Suffragists parade down Fifth Avenue, 1917. Advocates march in October 1917, displaying placards containing the signatures of more than one million New York women demanding the vote. The New York Times Photo Archives

FRQ #3, SCOTUS Comparison.


Virginia Minor, a leader in the Missouri women’s suffrage movement, tried to register to vote in Missouri in 1872 as part of a nationwide civil disobedience effort but was denied because she was female. In a lawsuit asserting that as a citizen she had the right to vote the same as a man, Minor argued for being registered as a legal voter based on constitutional protections as a citizen. The case, Minor v. Happerset (1875), reached the Supreme Court, which upheld the state Supreme Court’s determination that the litigants failed to show that anything in the Constitution called for the federal government to take away from states the right to define voting qualifications. The Court ruled that citizenship conferred “membership of a nation and nothing more.” States would still have the authority to define suffrage.

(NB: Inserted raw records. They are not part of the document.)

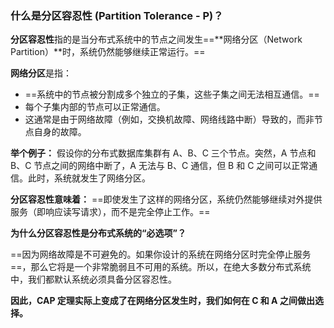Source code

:### 什么是分区容忍性 (Partition Tolerance - P)？

**分区容忍性**指的是当分布式系统中的节点之间发生==**网络分区（Network Partition）**时，系统仍然能够继续正常运行。==

**网络分区**是指：

- ==系统中的节点被分割成多个独立的子集，这些子集之间无法相互通信。==
- 每个子集内部的节点可以正常通信。
- 这通常是由于网络故障（例如，交换机故障、网络线路中断）导致的，而非节点自身的故障。

**举个例子：** 假设你的分布式数据库集群有 A、B、C 三个节点。突然，A 节点和 B、C 节点之间的网络中断了，A 无法与 B、C 通信，但 B 和 C 之间可以正常通信。此时，系统就发生了网络分区。

**分区容忍性意味着：** ==即使发生了这样的网络分区，系统仍然能够继续对外提供服务（即响应读写请求），而不是完全停止工作。==

**为什么分区容忍性是分布式系统的“必选项”？**

==因为网络故障是不可避免的。如果你设计的系统在网络分区时完全停止服务==，那么它将是一个非常脆弱且不可用的系统。所以，在绝大多数分布式系统中，我们都默认系统必须具备分区容忍性。

**因此，CAP 定理实际上变成了在网络分区发生时，我们如何在 C 和 A 之间做出选择。**
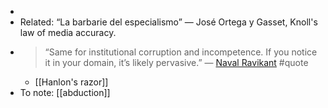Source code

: -
- Related: “La barbarie del especialismo” — José Ortega y Gasset, Knoll's law of media accuracy.
- > “Same for institutional corruption and incompetence. If you notice it in your domain, it’s likely pervasive.” — [Naval Ravikant](https://twitter.com/naval/status/1598376564701335552) #quote
	- [[Hanlon's razor]]
- To note: [[abduction]]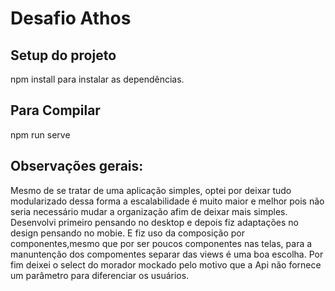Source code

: # Desafio Athos

## Setup do projeto
npm install para instalar as dependências.

## Para Compilar
npm run serve


## Observações gerais:
Mesmo de se tratar de uma aplicação simples, optei por deixar tudo modularizado dessa forma a escalabilidade é muito maior e melhor pois não seria necessário mudar a organização afim de deixar mais simples. Desenvolvi primeiro pensando no desktop e depois fiz adaptações no design pensando no mobie. E fiz uso da composição por componentes,mesmo que por ser  poucos componentes nas telas, para a manuntenção dos compomentes separar das views é uma boa escolha. Por fim deixei o select do morador mockado pelo motivo que a Api não fornece um parâmetro para diferenciar os usuários.



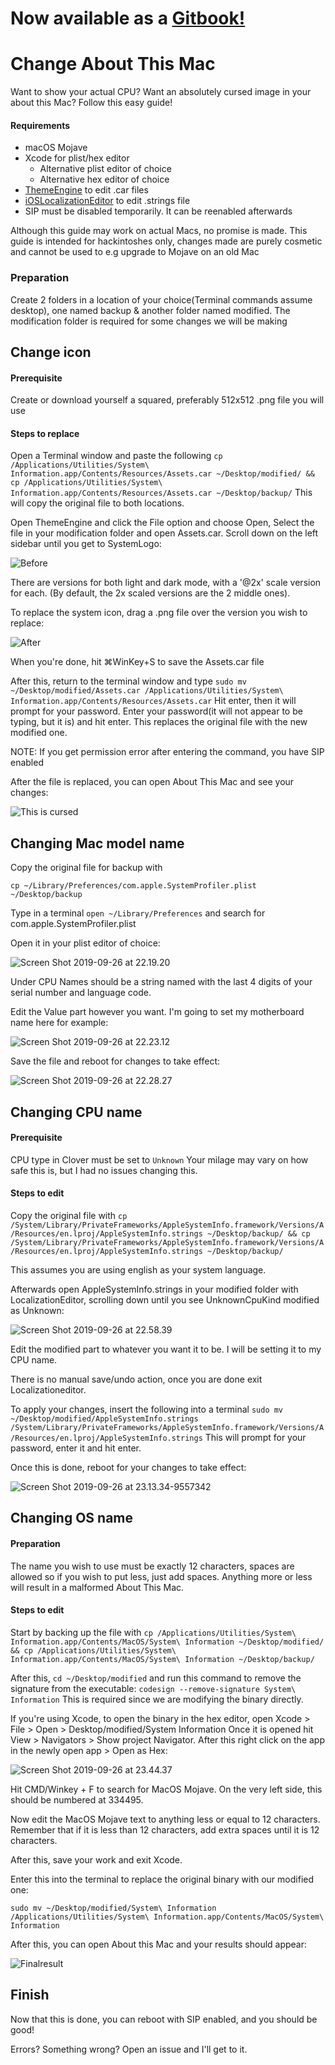 # Now available as a [Gitbook!](https://elso.gitbook.io/about-this-mac/)






# Change About This Mac


Want to show your actual CPU? Want an absolutely cursed image in your about this Mac? Follow this easy guide!

#### Requirements

* macOS Mojave
* Xcode for plist/hex editor
  * Alternative plist editor of choice
  * Alternative hex editor of choice
* [ThemeEngine](https://github.com/alexzielenski/ThemeEngine/releases) to edit .car files
* [iOSLocalizationEditor](https://github.com/igorkulman/iOSLocalizationEditor) to edit .strings file
* SIP must be disabled temporarily. It can be reenabled afterwards

Although this guide may work on actual Macs, no promise is made. This guide is intended for hackintoshes only, changes made are purely cosmetic and cannot be used to e.g upgrade to Mojave on an old Mac

### Preparation

Create 2 folders in a location of your choice\(Terminal commands assume desktop\), one named backup & another folder named modified. The modification folder is required for some changes we will be making

## Change icon

#### Prerequisite

Create or download yourself a squared, preferably 512x512 .png file you will use

#### Steps to replace

Open a Terminal window and paste the following `cp /Applications/Utilities/System\ Information.app/Contents/Resources/Assets.car ~/Desktop/modified/ && cp /Applications/Utilities/System\ Information.app/Contents/Resources/Assets.car ~/Desktop/backup/`  This will copy the original file to both locations.

Open ThemeEngine and click the File option and choose Open, Select the file in your modification folder and open Assets.car. Scroll down on the left sidebar until you get to SystemLogo:

![Before](.gitbook/assets/before-icon.png)

There are versions for both light and dark mode, with a '@2x' scale version for each. \(By default, the 2x scaled versions are the 2 middle ones\).

To replace the system icon, drag a .png file over the version you wish to replace:

![After](.gitbook/assets/after-icon.png)

When you're done, hit ⌘WinKey+S to save the Assets.car file

After this, return to the terminal window and type `sudo mv ~/Desktop/modified/Assets.car /Applications/Utilities/System\ Information.app/Contents/Resources/Assets.car` Hit enter, then it will prompt for your password. Enter your password\(it will not appear to be typing, but it is\) and hit enter. This replaces the original file with the new modified one.

NOTE: If you get permission error after entering the command, you have SIP enabled

After the file is replaced, you can open About This Mac and see your changes:

![This is cursed](.gitbook/assets/iconapplied.png)

## Changing Mac model name

Copy the original file for backup with

`cp ~/Library/Preferences/com.apple.SystemProfiler.plist ~/Desktop/backup`

Type in a terminal `open ~/Library/Preferences` and search for com.apple.SystemProfiler.plist

Open it in your plist editor of choice:

![Screen Shot 2019-09-26 at 22.19.20](.gitbook/assets/systemprofilerbefore.png)

Under CPU Names should be a string named with the last 4 digits of your serial number and language code.

Edit the Value part however you want. I'm going to set my motherboard name here for example:

![Screen Shot 2019-09-26 at 22.23.12](.gitbook/assets/systemprofilerafter.png)

Save the file and reboot for changes to take effect:

![Screen Shot 2019-09-26 at 22.28.27](.gitbook/assets/beforecpu.png)

## Changing CPU name

#### Prerequisite

CPU type in Clover must be set to `Unknown` Your milage may vary on how safe this is, but I had no issues changing this.

#### Steps to edit

Copy the original file with `cp /System/Library/PrivateFrameworks/AppleSystemInfo.framework/Versions/A/Resources/en.lproj/AppleSystemInfo.strings ~/Desktop/backup/ && cp /System/Library/PrivateFrameworks/AppleSystemInfo.framework/Versions/A/Resources/en.lproj/AppleSystemInfo.strings ~/Desktop/backup/`

This assumes you are using english as your system language.

Afterwards open AppleSystemInfo.strings in your modified folder with LocalizationEditor, scrolling down until you see UnknownCpuKind modified as Unknown:

![Screen Shot 2019-09-26 at 22.58.39](.gitbook/assets/localeditor.png)

Edit the modified part to whatever you want it to be. I will be setting it to my CPU name.

There is no manual save/undo action, once you are done exit Localizationeditor.

To apply your changes, insert the following into a terminal `sudo mv ~/Desktop/modified/AppleSystemInfo.strings /System/Library/PrivateFrameworks/AppleSystemInfo.framework/Versions/A/Resources/en.lproj/AppleSystemInfo.strings` This will prompt for your password, enter it and hit enter.

Once this is done, reboot for your changes to take effect:

![Screen Shot 2019-09-26 at 23.13.34-9557342](.gitbook/assets/2ndlast.png)

## Changing OS name

#### Preparation

The name you wish to use must be exactly 12 characters, spaces are allowed so if you wish to put less, just add spaces. Anything more or less will result in a malformed About This Mac.

#### Steps to edit

Start by backing up the file with `cp /Applications/Utilities/System\ Information.app/Contents/MacOS/System\ Information ~/Desktop/modified/ && cp /Applications/Utilities/System\ Information.app/Contents/MacOS/System\ Information ~/Desktop/backup/`

After this, `cd ~/Desktop/modified` and run this command to remove the signature from the executable: `codesign --remove-signature System\ Information` This is required since we are modifying the binary directly.

If you're using Xcode, to open the binary in the hex editor, open Xcode &gt; File &gt; Open &gt; Desktop/modified/System Information Once it is opened hit View &gt; Navigators &gt; Show project Navigator. After this right click on the app in the newly open app &gt; Open as Hex:

![Screen Shot 2019-09-26 at 23.44.37](.gitbook/assets/hexeditor.png)

Hit CMD/Winkey + F to search for MacOS Mojave. On the very left side, this should be numbered at 334495.

Now edit the MacOS Mojave text to anything less or equal to 12 characters. Remember that if it is less than 12 characters, add extra spaces until it is 12 characters.

After this, save your work and exit Xcode.

Enter this into the terminal to replace the original binary with our modified one:

`sudo mv ~/Desktop/modified/System\ Information /Applications/Utilities/System\ Information.app/Contents/MacOS/System\ Information`

After this, you can open About this Mac and your results should appear:

![Finalresult](.gitbook/assets/finalresult.png)

## Finish

Now that this is done, you can reboot with SIP enabled, and you should be good!

Errors? Something wrong? Open an issue and I'll get to it.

(A) Identify the common constitutional clause that is at issue in both Minor v. Happerset and Brown v. Board of Education (1954).

(B) Based on the constitutional clause identified in Part A, explain how the facts of the case led to a different holding in Brown v. Board of Education than the holding in Minor v. Happerset.

(C) Explain an additional action supporters of women’s suffrage in the 1870s could take to further their cause after the court defeat.